正美は、この機会を逃すまいと、タイミングをうかがっていた。二次会のプログラムを確認していた彼は、始まって三十分、礼服の上着を持って事務室を出て行った。そして、二次会が行われている会場の前まで来てから、上着の袖に片腕を通そうとしたとき、その会場から、早苗が一人で出てきた。思わず、正美は着るのをやめて、上着を脇に挟んだまま、
「早苗さん?失礼ですが・・長沢早苗さんですか?」
早苗は、『もしかして、この人が?』と直ぐに分かった。が、そ知らぬ振りをして見せて、
「はい、長沢ですが?」
「大変失礼いたしました。私は・・」
正美は、急いで上着を着て、ポケットから名刺を取り出し、
「ハピネスの竹岡と申します。実は、国分町のお店で、お姉さんの幸恵さんと知り合いまして・・・」
明らかに、人目を気にしている様子で、周りを忙しく見回している。
「東京に引っ越したと聞きましたが、大学生の弟さんは、幸恵さんは、お元気でしょうか? 慣れない東京で・・その後お変わりないでしょうか? ご兄弟三人で住まわれて・・いると・・か・・本日はおめでとうございます!」
なんだか支離滅裂である。可笑しくなってしまった早苗は、噴出しそうになり、思わず手で口を押さえていた。
「そうですか。と言う事は、姉さんのお客さんだったということですか?」
と、牽制してみた。
「えっ、まぁ、そういうことになります。」
この人は、幸恵姉さんが言うように、悪い人ではなそうだった。誠実と言えば、そう云えなくもないが、正直な人というよりは、嘘の下手な人。それが早苗の見立てだった。この時点で尚、全く何も知らないのは彼一人。

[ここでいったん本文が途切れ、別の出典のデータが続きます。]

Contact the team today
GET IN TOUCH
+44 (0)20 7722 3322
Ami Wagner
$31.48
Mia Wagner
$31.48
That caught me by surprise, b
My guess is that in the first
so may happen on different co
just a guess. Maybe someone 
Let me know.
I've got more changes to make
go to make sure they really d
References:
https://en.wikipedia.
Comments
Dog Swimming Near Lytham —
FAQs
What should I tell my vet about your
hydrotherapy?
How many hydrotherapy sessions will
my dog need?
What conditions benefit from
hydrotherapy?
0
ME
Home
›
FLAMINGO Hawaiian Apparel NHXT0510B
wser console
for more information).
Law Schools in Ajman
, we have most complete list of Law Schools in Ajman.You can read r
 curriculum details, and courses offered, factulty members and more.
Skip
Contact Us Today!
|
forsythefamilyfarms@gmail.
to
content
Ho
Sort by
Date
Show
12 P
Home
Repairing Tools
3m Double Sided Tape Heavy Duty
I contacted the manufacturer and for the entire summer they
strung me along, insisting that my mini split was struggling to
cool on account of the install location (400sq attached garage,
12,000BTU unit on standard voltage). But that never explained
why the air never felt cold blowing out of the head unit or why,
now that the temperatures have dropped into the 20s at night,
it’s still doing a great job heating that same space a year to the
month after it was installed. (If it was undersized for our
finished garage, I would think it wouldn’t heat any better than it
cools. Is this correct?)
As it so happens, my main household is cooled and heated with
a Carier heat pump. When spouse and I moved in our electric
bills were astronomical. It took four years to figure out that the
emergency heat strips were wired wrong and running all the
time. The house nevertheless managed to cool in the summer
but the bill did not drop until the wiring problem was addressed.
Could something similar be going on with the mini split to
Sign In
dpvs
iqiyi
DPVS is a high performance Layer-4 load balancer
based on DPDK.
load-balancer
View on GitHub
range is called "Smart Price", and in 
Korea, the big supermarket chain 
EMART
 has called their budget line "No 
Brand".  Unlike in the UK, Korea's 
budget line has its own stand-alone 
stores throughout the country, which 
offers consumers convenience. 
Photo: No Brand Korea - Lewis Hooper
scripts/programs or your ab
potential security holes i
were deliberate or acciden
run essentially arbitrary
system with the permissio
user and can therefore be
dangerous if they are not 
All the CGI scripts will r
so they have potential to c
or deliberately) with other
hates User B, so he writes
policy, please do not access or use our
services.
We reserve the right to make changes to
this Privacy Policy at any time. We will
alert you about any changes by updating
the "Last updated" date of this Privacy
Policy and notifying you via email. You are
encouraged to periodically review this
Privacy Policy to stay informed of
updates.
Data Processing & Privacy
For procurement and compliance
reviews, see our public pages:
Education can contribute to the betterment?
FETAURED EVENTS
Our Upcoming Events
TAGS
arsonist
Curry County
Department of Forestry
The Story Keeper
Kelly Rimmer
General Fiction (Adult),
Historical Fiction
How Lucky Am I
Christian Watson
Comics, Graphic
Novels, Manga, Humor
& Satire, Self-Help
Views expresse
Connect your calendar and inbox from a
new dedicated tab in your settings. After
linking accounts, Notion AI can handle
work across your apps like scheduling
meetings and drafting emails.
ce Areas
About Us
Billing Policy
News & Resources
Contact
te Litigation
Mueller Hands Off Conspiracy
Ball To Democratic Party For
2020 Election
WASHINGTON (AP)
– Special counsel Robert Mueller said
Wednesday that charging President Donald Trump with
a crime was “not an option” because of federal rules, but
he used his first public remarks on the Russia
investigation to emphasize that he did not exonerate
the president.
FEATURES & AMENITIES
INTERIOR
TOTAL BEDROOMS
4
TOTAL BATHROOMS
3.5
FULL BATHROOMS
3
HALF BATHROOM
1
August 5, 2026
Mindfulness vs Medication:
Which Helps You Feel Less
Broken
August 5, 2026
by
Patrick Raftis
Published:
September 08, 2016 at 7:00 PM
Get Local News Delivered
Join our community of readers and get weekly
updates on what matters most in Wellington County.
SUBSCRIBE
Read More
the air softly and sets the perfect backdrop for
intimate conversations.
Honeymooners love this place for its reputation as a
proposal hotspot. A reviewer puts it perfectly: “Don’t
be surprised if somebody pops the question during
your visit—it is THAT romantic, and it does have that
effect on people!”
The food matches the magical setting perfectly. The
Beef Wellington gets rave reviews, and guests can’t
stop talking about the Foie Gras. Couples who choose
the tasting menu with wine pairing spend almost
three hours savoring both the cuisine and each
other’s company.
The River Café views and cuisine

「姉さんは賢い人です。強い人です。だから元気だと思います。今は一緒に住んでいないので分かりませんが・・・失礼します!」
早苗は、ちょっと冷たく、含みを持たせるように云って、その場を去ろうと、軽く会釈をして歩き出した。すると正美が、
「一緒じゃないっ、幸恵さんは、どっ 」
早苗は立ち止まり振り返って、貰った名刺を見ながら、
「結婚式場の専務さんですよねっ、でしたら、結婚後の家庭も大事にしてください。特に奥さんを! 失礼いたします」
そう言って、早苗はトイレに入って行った。一方の正美は、それ以上、何も言えずに、少し肩を落として事務室へ引き返していった。